▸ **Required action**
Which lines in the data below contain the word "down"? Return each of them.

▸ **Data shown**
****************

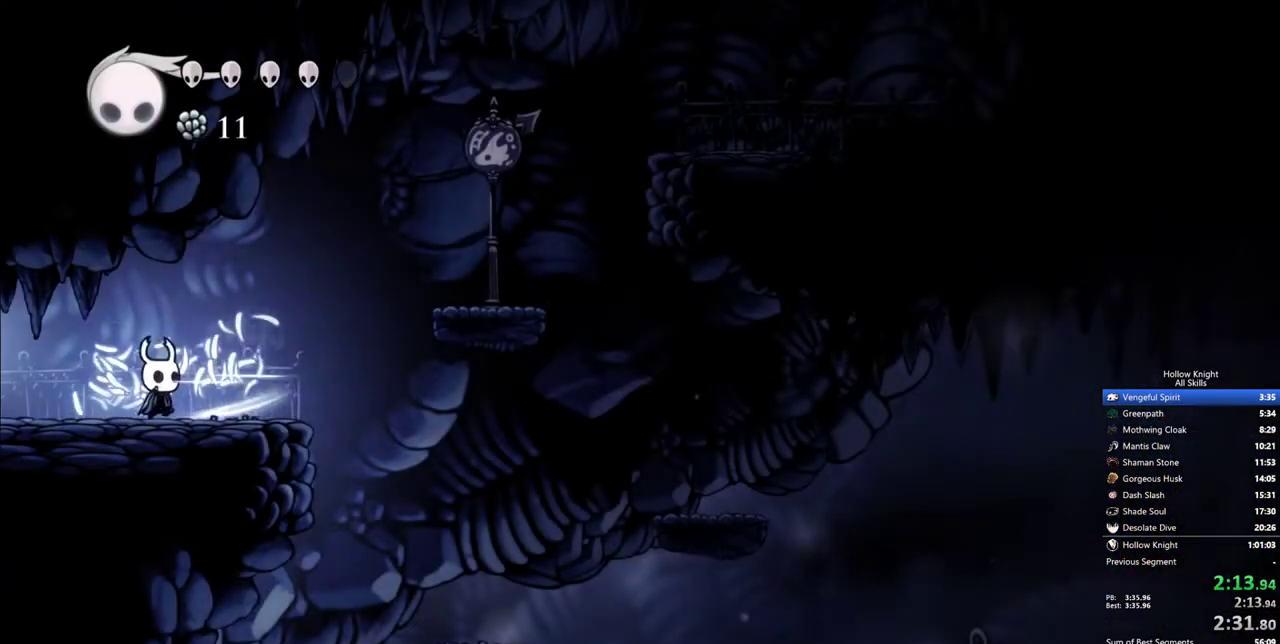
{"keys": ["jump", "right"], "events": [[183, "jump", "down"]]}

****************

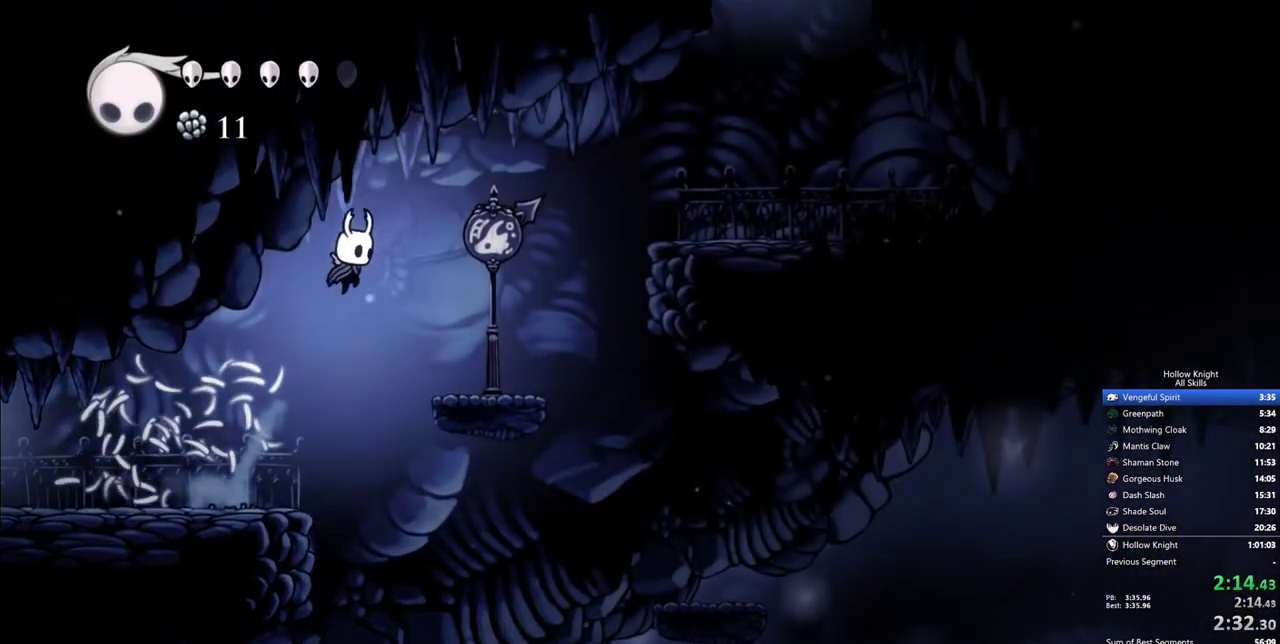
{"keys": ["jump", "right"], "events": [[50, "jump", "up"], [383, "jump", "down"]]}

****************

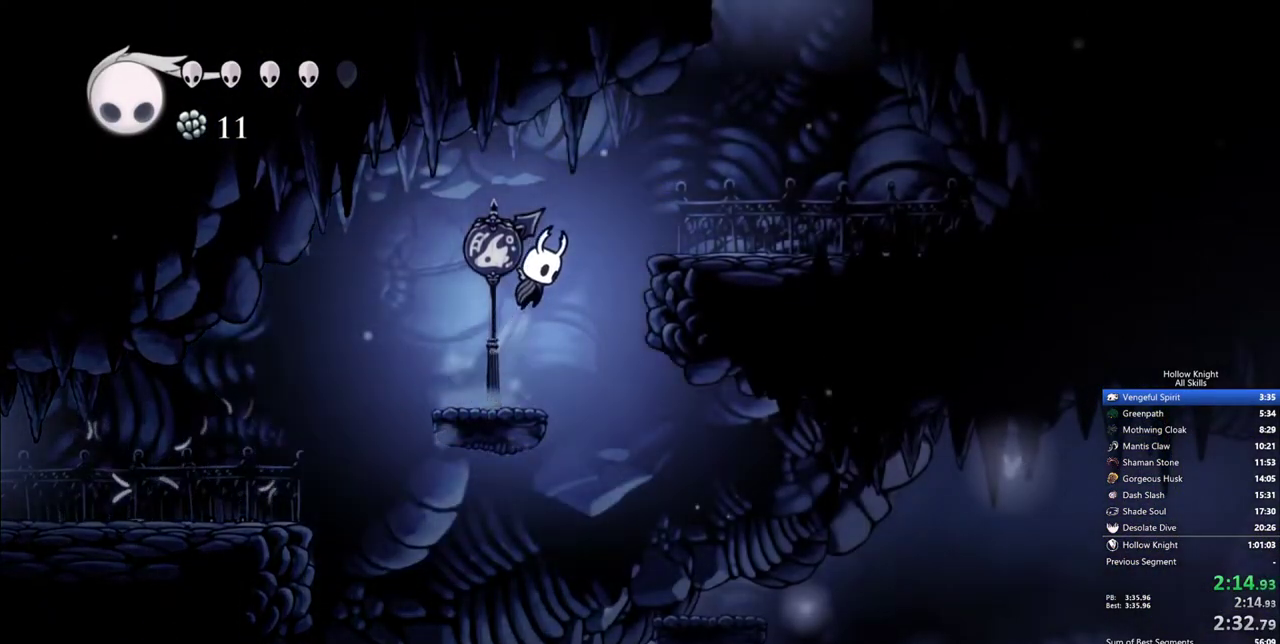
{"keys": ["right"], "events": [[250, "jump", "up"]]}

****************

▸ **Result**
{"keys": ["jump", "right"], "events": [[183, "jump", "down"]]}
{"keys": ["jump", "right"], "events": [[50, "jump", "up"], [383, "jump", "down"]]}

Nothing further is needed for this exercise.